Der Mittelständler, der spezialisiert ist auf die Fertigung von Auspuffen. Oder der große Zulieferer, der Einspritzanlagen für Dieselmotoren baut: Was wird aus ihnen, wenn die Elektromobilität sich durchsetzt? Unter Betriebsräten und Gewerkschaftern geht die Angst vor einem massiven Jobabbau um. Experten des Fraunhofer-Instituts für Arbeitswirtschaft und Organisation (IAO) haben es hochgerechnet und kommen zu dem Ergebnis, dass bis 2030 hierzulande rund 100.000 Arbeitsplätze wegfallen könnten. Jörg Hofmann, IG-Metall-Vorsitzender, fordert von der Politik eine „zielgerichtete Industrie- und Beschäftigungspolitik.“
Der von der Gewerkschaft vorgestellte Vorabbericht hat Gewicht.

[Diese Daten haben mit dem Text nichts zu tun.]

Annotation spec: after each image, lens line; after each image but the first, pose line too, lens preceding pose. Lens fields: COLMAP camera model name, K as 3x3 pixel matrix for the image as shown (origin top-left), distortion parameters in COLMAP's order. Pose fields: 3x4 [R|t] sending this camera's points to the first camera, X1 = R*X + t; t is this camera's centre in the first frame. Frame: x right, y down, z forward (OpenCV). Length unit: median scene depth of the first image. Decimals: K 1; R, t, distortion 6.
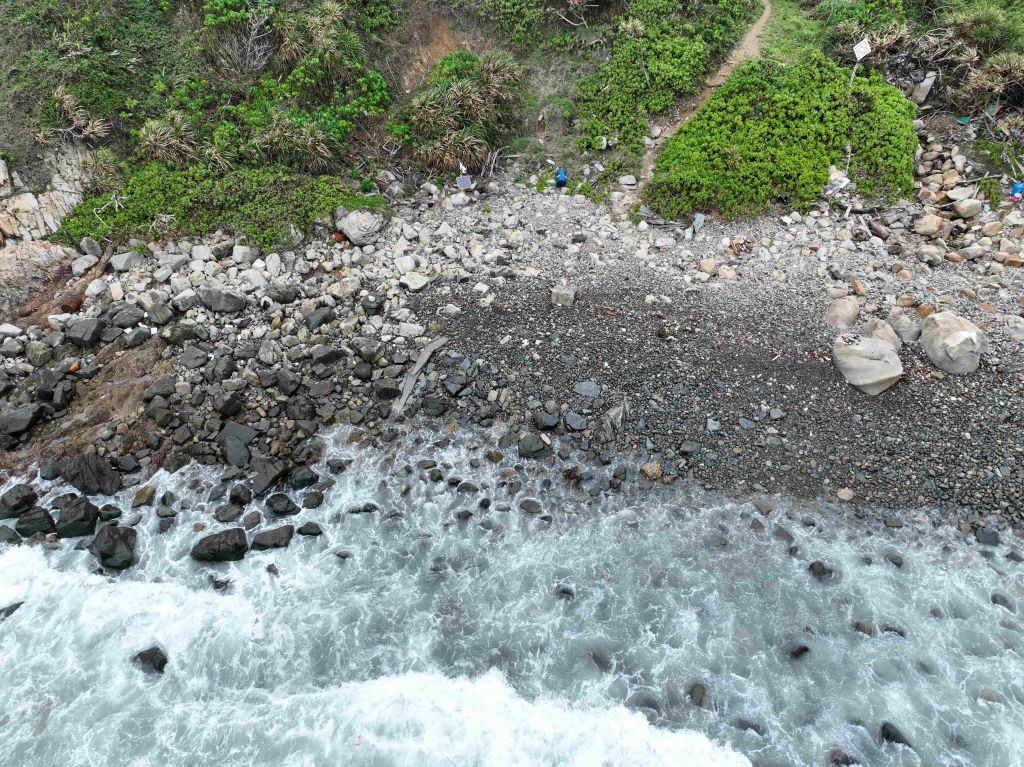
lens RADIAL K [[713.1, 0, 513.2], [0, 713.1, 383.5], [0, 0, 1]] dist [0.002383, 0.011239]
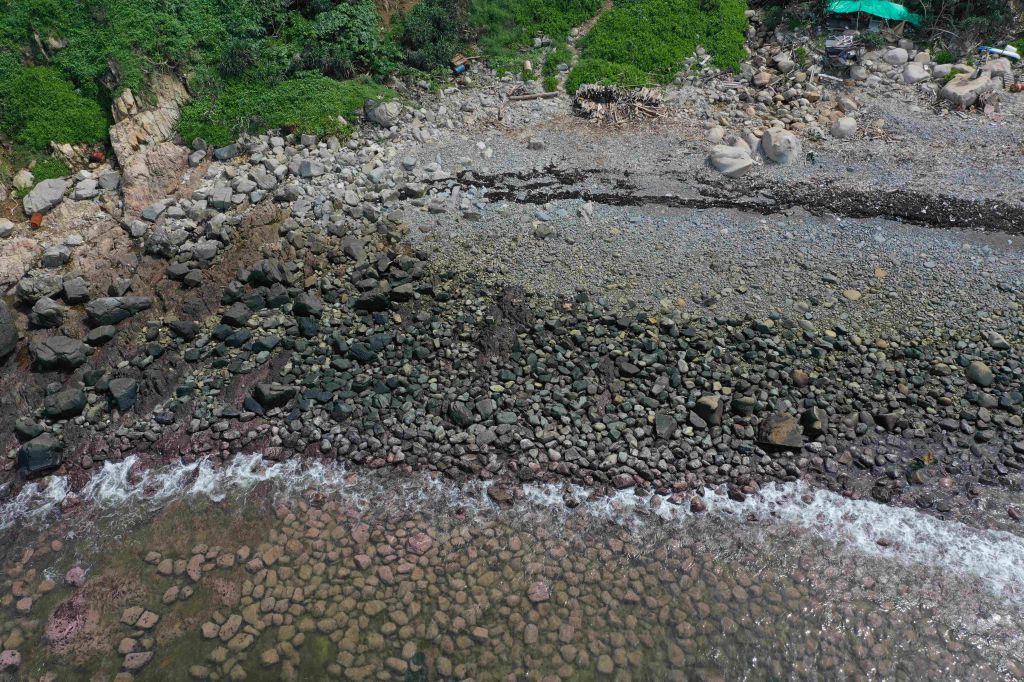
lens RADIAL K [[804.7, 0, 507.5], [0, 804.7, 336.4], [0, 0, 1]] dist [-0.009547, 0.002458]
pose [[0.981961, -0.129369, 0.137902, -0.262324], [0.128341, 0.991595, 0.016360, 0.228781], [-0.138859, 0.001634, 0.990311, -0.626822]]
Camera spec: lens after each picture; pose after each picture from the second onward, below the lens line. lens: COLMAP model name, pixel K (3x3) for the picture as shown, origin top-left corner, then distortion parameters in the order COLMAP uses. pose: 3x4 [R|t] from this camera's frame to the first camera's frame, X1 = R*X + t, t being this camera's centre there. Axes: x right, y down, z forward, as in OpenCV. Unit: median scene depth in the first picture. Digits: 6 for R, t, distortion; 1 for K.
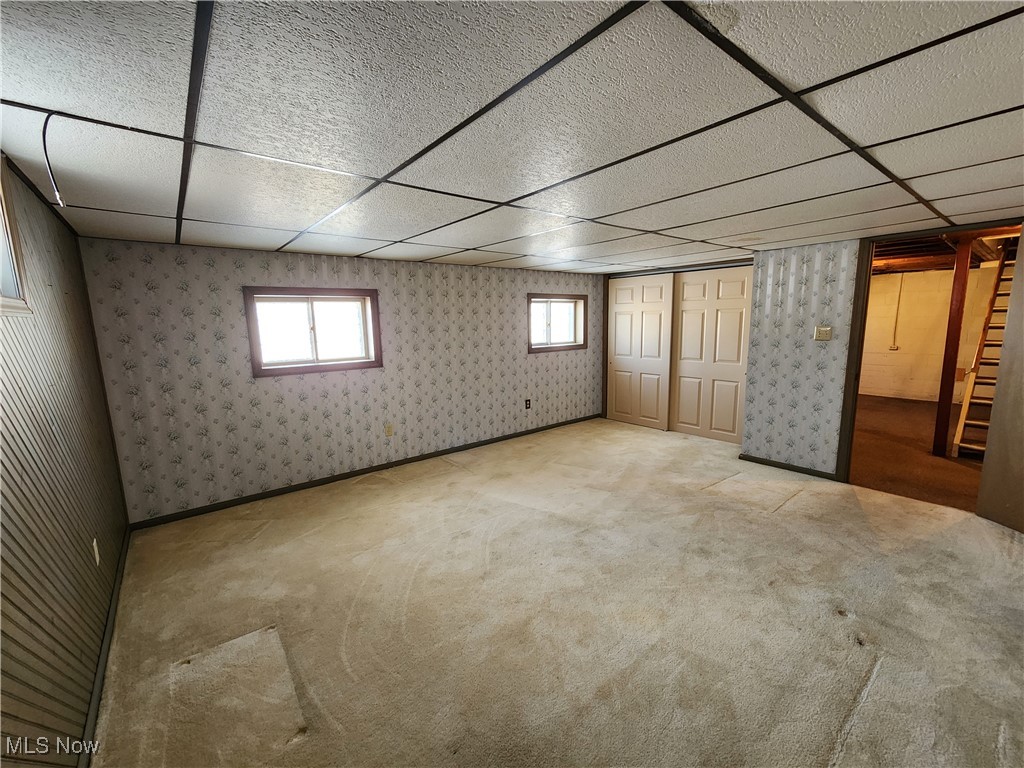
lens RADIAL K [[422.0, 0, 512.0], [0, 422.0, 384.0], [0, 0, 1]] dist [-0.002395, 0.000208]
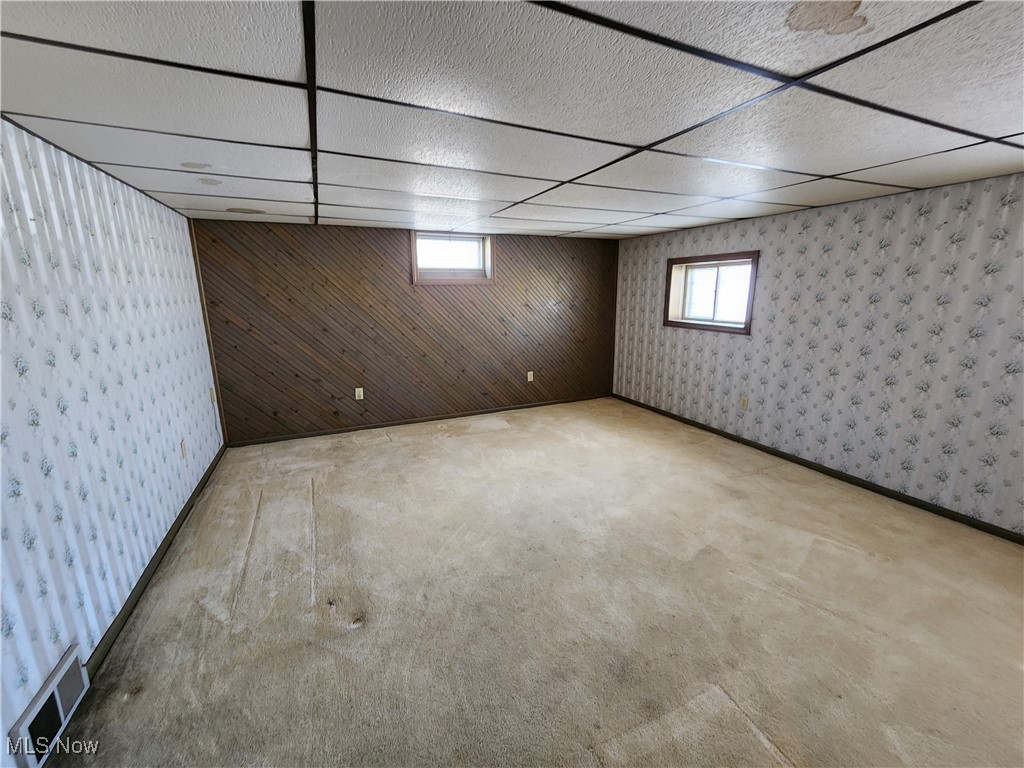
lens RADIAL K [[422.0, 0, 512.0], [0, 422.0, 384.0], [0, 0, 1]] dist [-0.002395, 0.000208]
pose [[-0.249473, 0.230343, -0.940588, 0.760151], [-0.140383, 0.952436, 0.270478, -0.121219], [0.958152, 0.199520, -0.205271, 0.740342]]
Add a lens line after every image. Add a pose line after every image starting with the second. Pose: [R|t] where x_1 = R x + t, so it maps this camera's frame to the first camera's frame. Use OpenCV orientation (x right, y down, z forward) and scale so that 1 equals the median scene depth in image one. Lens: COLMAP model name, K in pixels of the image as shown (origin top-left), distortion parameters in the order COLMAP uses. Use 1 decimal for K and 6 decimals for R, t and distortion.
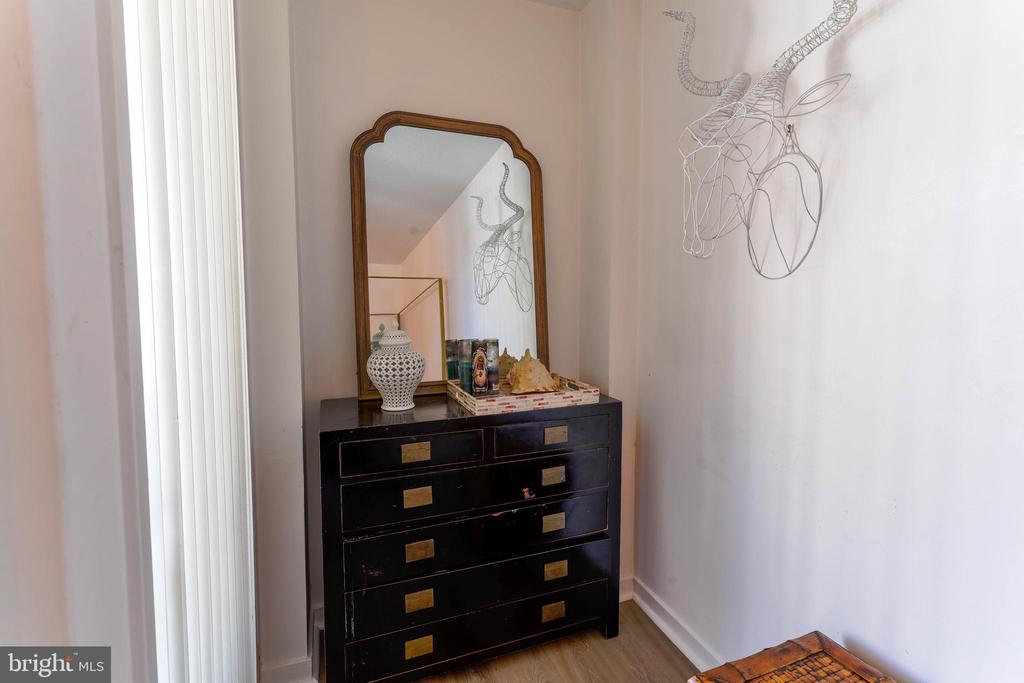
lens RADIAL K [[494.7, 0, 507.8], [0, 494.7, 328.3], [0, 0, 1]] dist [0.031839, 0.000925]
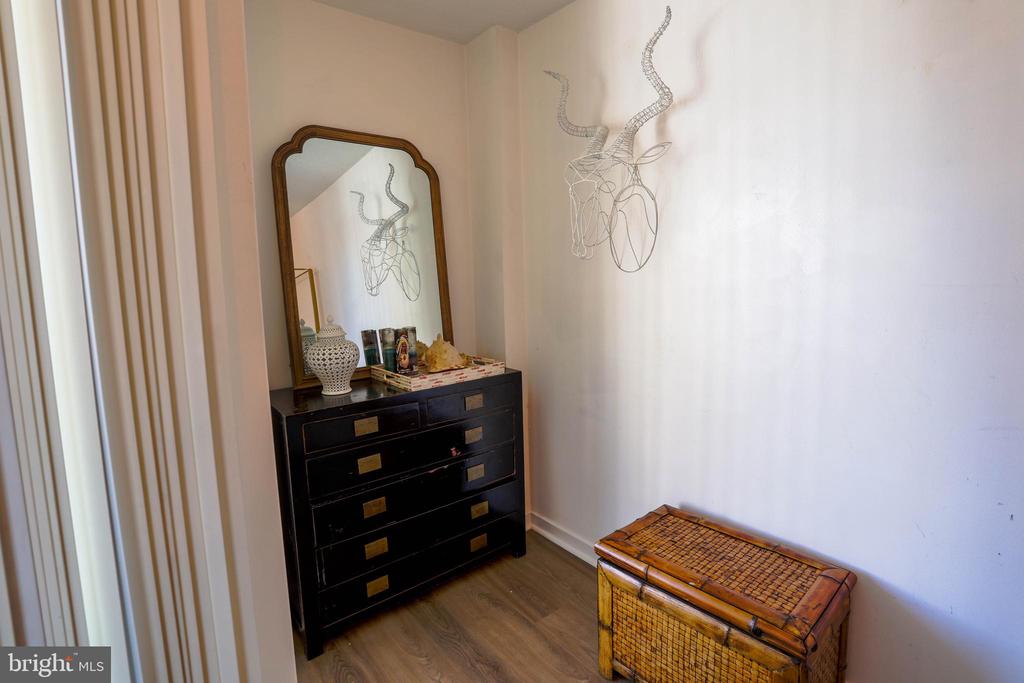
lens RADIAL K [[480.8, 0, 515.9], [0, 480.8, 326.0], [0, 0, 1]] dist [0.000042, 0.001741]
pose [[0.955074, -0.058288, 0.290580, -0.137200], [0.050581, 0.998142, 0.033970, -0.007282], [-0.292020, -0.017746, 0.956247, -0.161099]]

Denn die Studie wurde nicht nur von der IG Metall, sondern auch von den drei deutschen Autobauern (VW, Daimler, BMW), von wichtigen Zulieferern (Bosch, Schaeffler, ZF, Mahle) und von der Autolobby VDA getragen. Sie kommt zu einem Zeitpunkt, da in der EU über die Verschärfung der Vorgaben für den CO2-Ausstoß von Autos bis 2030 diskutiert wird.
VW-Betriebsratschef Bernd Osterloh betonte, für die Fertigung eines Golf würden heute etwa 20 Arbeitsstunden benötigt. Für ein entsprechendes Elektromobil dürfte ein Drittel weniger Aufwand anfallen. Denn die Technik eines Stromers ist erheblich simpler als bei einem Verbrenner. Eine Auspuffanlage braucht es nicht mehr.
Auch keine Einspritzanlage – dabei handelt es sich um eine hochkomplexe Apparatur, die aus rund 100 Hightech-Einzelteilen besteht. Über den Daumen besteht der Antriebsstrang eines Benziners oder Diesels aus 1200 Komponenten, der eines E-Autos aus 200. Viele kommen von Bosch. Hartwig Geisel, Betriebsratschef des Stuttgarter Zulieferers, blickt nicht gerade optimistisch in die Zukunft.
„Bei uns wird mit einem Verhältnis von zehn zu eins gerechnet.“ Soll heißen: Wo heute hundert Frauen und Männer Bauteile für ein Diesel-Auto bauen, werden eines Tages nur noch zehn Beschäftigte Komponenten für E-Aggregate fertigen. An Standorten, die auf Verbrennertechnik spezialisiert seien, könne es sehr eng werden. Und diese würden dann zum Teil auch noch in strukturschwachen Gebieten liegen.
Alternative Antriebe werden mehr
Das wird laut IAO-Studie nicht nur ein Problem von Bosch werden. Der Strukturwandel schlage bei „spezialisierten Tätigkeiten“ besonders stark durch: Der Rückgang von Stückzahlen und Umsatz könne „zur Schließung von dedizierten Betriebsteilen, Standorten oder ganzen Betrieben“ führen oder einen „Technologiebruch in monostrukturellen Industrieregionen“ nach sich ziehen.
Die Fraunhofer-Wissenschaftler und IG-Metall-Chef Hofmann sehen vor allem Beschäftigte von kleinen und mittelgroßen Zulieferern in Gefahr. Denen werde es an Geld und Know-how fehlen, um die Produktion auf E-Auto-Teilen umzustellen. Die IAO-Forscher gehen davon aus, dass die alternativen Antriebe kontinuierlich mehr werden: Im Mai wurden 2310 reinrassige E-Autos und 2465 Plug-in-Hybride (Marktanteil je 0,8 Prozent) neu zugelassen.
Bis zum Jahr 2030 sollen es 25 und 15 Prozent werden. Die Wissenschaftler haben auf betrieblicher Ebene durchgespielt, wie dies konkret die Fertigung der Komponenten des Antriebsstrangs verändert. Das Gesamtergebnis: Etwa 100.000 von insgesamt 200.000 Jobs in der Produktion von Motoren und Getrieben könnten bis 2030 wegfallen. Im Gegenzug könnten 25.000 neue Arbeitsplätze in der Fertigung von E-Antrieben neu entstehen.